There are a lot of points there and I don't entirely follow but I will do my best -
"What I don't understand in your design is how your solar heated air enters the system."
This is all a closed loop system. the Floor has its own fan to blow hot air. the ruturn air is fed to the panel to be heated, which has its own fan, and it is returned hot.
Would it not have been better to have the return air being forced to enter the solar heated pipes?
That's exactly what happens.
is there any way to incorporate zone controls so that we are not still heating an already too warm kitchen (for example) while the garage/workshop remains much too cool to work in comfortably?
Yes there are zones different zones. Not as many as with hydronic, but there are. And with a well insulated house and slab, the heat will move around, so it is less noticeable than forced air when you keep rooms at different temperatures.
given that my design is for quite a large home I will be looking for ways to keep costs down, such as by using "mud" floors in many rooms. That would require standard footings but would be much cheaper than 8+ inches of concrete flooring throughout. Do you see any issues with that?
The concrete is intergral to the structure in this case and can't be ommitted. That is not to say you couldn't do it, just not with this system.
Final question: As the flooring system needs to be closed loop, to prevent overheating in the summer what about having just the flooring a closed loop but incorporating an air to air heat exchange between that loop and the solar loop. With controls in the solar loop reading temperatures in the rooms to be heated (or not) it could decide which areas to send the heated air to including just venting it outside.
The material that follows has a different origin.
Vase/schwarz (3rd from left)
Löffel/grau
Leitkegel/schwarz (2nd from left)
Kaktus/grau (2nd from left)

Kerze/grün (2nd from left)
I don't understand the question, sorry. But I will explain what happens briefly - in the summer when floor heat is not required, the panels preheat domestic hot water. I don't follow all your points but I hope this helps in some way.
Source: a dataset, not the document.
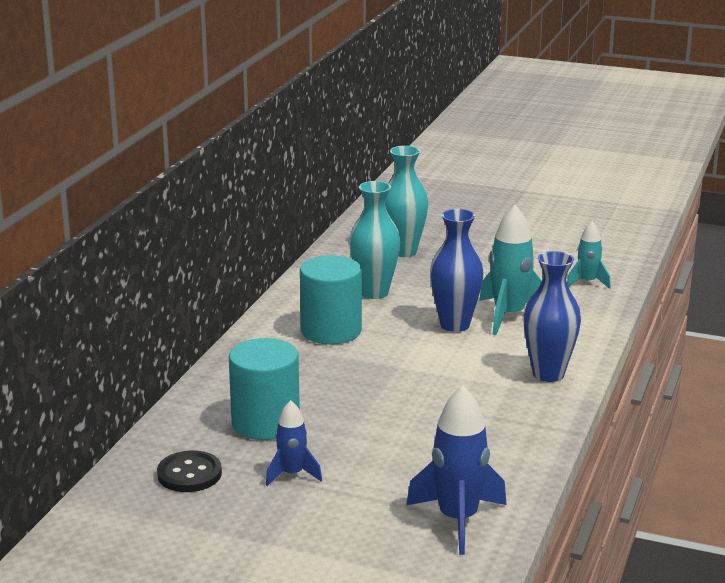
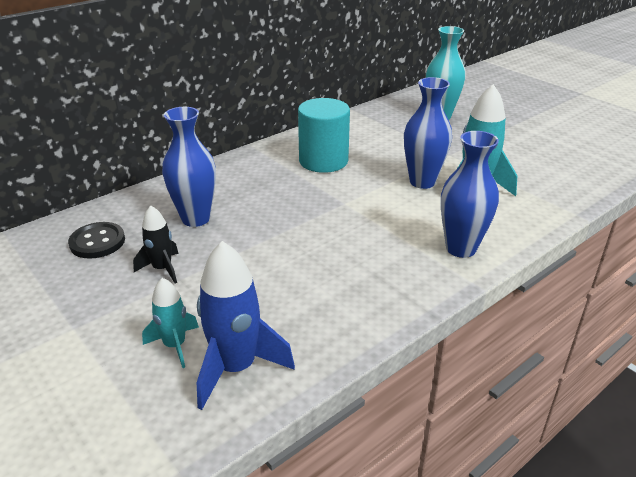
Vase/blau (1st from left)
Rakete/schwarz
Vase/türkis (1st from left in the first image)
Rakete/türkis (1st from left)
I'm curious about the cost and availability of the legallett system in my area (Western Oregon). It looks as though it might be a good fit. Expansive clay soils are very common here, and if a house is built to last, it will need to be able to withstand a massive earthquake.
I would like to learn more about the temp that is running through the tubing and how many cfm. Also, are there any other companies besides Legalett that deal with radiant air systems, I live in central Wisconsin, USA and have not found any similar products. Any help would be greatly appreciated.
Hi, I've just stumbled across this site and what a treasure trove of information it is! I'm hoping you can maybe help recommend a solution I just can't figure out for sure in my own.
We bought a house, built in the 60's, with ducts in the slab and a forced air system. It regularly fills with water when it rains and we have found ourselves frequently using a shop-vac to drain the water. During one particularly long and heavy spell of storms passing through, we drew out almost 180 gallons of water.
Six months ago we had the clunky old furnace removed and had a high efficiency unit installed in the attic with new ducts and ceiling vents. We'd really like to fill in the old, in-slab ducts and patch up the vent holes with drywall. What's the best way to fill in these ducts so we can be DONE with this health hazard?
I viewed the Legalet system demo at IBS a couple of years ago. I am curious how the resistance heating efficiency of the system compares to a heat pump system. In Texas where I live cooling is a much greater concern and insulated slabs are actually discouraged because ground contact is actually beneficial. Thoughts?
I like the arguments for heating with electricity, but why not use electric resistance heat? This system is easy to create zone heat for each room, and it seems like installing electric wires would be faster than the air pipes with all the cuts, sealing joints and extra insulation.